Да, у Бунчужного была страсть самому растить свой "комсостав", готовить свои руководящие кадры, людей толковых, деловитых. Терпеть не мог заседательской суеты, мастеров парадного трескословия. Такие наобещают с три короба, а как до дела дойдет – в сторонку. "Мы, мол, люди маленькие. С него спрашивайте, с директора. У него власть". Сыпать обещаниями направо и налево они люди не маленькие, а ответ держать… Он распорядился собираться раз в десять дней. Такие совещания назывались декадами. Потом жизнь заставила собираться чаще. Раз в неделю. По четвергам. Но по традиции эти совещания продолжали называть декадами. Они проводились в строго определенные часы, приходить раньше считалось дурным тоном. Опоздания не допускались. Вот и приходили все – минута в минуту. Бунчужный считал, что так и только так должны собираться на деловые совещания деловые люди.
Тараса Игнатьевича больше всего тревожил сейчас лайнер, который торчал у ворот в док-камеру на тележках вместо того, чтобы стоять уже на воде у достроечного пирса. В ответе за это был его заместитель по производству Лордкипанидзе. Тарас Игнатьевич позвонил секретарю и попросил разыскать Лорда.

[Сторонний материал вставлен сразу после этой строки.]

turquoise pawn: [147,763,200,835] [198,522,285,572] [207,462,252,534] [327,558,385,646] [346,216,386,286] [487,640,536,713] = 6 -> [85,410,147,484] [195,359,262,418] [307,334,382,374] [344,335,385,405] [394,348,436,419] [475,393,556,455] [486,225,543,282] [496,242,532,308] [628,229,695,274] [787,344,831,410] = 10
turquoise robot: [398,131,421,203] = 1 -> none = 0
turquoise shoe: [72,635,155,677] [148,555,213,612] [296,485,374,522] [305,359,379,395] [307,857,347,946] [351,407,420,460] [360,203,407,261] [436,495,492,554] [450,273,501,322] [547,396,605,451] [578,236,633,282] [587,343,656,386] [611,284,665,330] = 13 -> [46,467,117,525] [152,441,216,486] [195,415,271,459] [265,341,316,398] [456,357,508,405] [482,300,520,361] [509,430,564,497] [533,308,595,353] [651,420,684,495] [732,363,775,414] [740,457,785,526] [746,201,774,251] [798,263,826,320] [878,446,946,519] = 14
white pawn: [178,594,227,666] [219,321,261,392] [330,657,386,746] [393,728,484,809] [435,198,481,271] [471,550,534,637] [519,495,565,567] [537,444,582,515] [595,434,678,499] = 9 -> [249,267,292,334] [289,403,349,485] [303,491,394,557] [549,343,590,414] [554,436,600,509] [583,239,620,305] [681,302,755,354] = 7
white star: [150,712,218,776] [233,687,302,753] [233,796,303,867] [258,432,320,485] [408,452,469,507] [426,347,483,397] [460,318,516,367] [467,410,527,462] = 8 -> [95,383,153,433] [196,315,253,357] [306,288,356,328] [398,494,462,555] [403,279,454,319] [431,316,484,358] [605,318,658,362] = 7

В кабинете все осталось так, как было перед его отъездом. За тем, чтобы здесь никто не смел "хозяйничать", ревниво следила его бессменный секретарь – уже пожилая женщина. Она работала тут еще до его прихода.
Кабинет у него был тогда маленький. И приемная была совсем крохотной. А сейчас… Сейчас приемная стала просторной, комфортабельной. И кабинет – большой, "министерский". Паркет из дубовых плиток разных тонов, умело подобранных. Строгая темная панель полированного дерева. И такого же дерева – большой директорский стол со специальной приставкой для телефонов. И второй – узкий, длинный, расположенный слева от двери. За этим столом обычно и проходили декады. Рядом с дверью, на стене – большая карта завода, весь Крамольный остров.
Начертана эта картина была как-то шиворот-навыворот, так, что север получался внизу, а юг сверху. На этой "южной" стороне черной тушью были очерчены причалы, главный затон, док-камера, второй затон… Бунчужный уже привык к такому расположению карты, хотя все на ней шло вразрез с приобретенными еще в школе географическими представлениями. Жилищный массив, захватывающий часть большого озера Хустынки, был выведен контрастной пунктирной линией в многоугольник. Когда рисовалась эта картина, жилмассива не было. Он существовал только в мечтах директора.
Бунчужный повернулся к своему знаменитому ПДП АСУП – персональному директорскому пульту автоматической системы управления производством, который стоял рядом с телефонами. Это была новинка, созданная умельцами цеха электрорадиоавтоматики. ПДП представлял собой вертикальный щит со множеством кнопок. Сверху – экран, похожий на телевизионный. Нажимаешь кнопку, и на экране вспыхивают цифры – количество металла на складе, запасных частей, выполнение плана на любом участке. Даже количество больных. Даже число недостающих специалистов в данную минуту по каждому цеху и отделу с расшифровкой, каких именно.
Тарас Игнатьевич стал нажимать кнопки. На экране вспыхивали и гасли цифры. Бунчужный нахмурился, выключил пульт и ругнулся про себя. Теперь ясно, почему двести шестой не на воде: рабочих рук не хватает.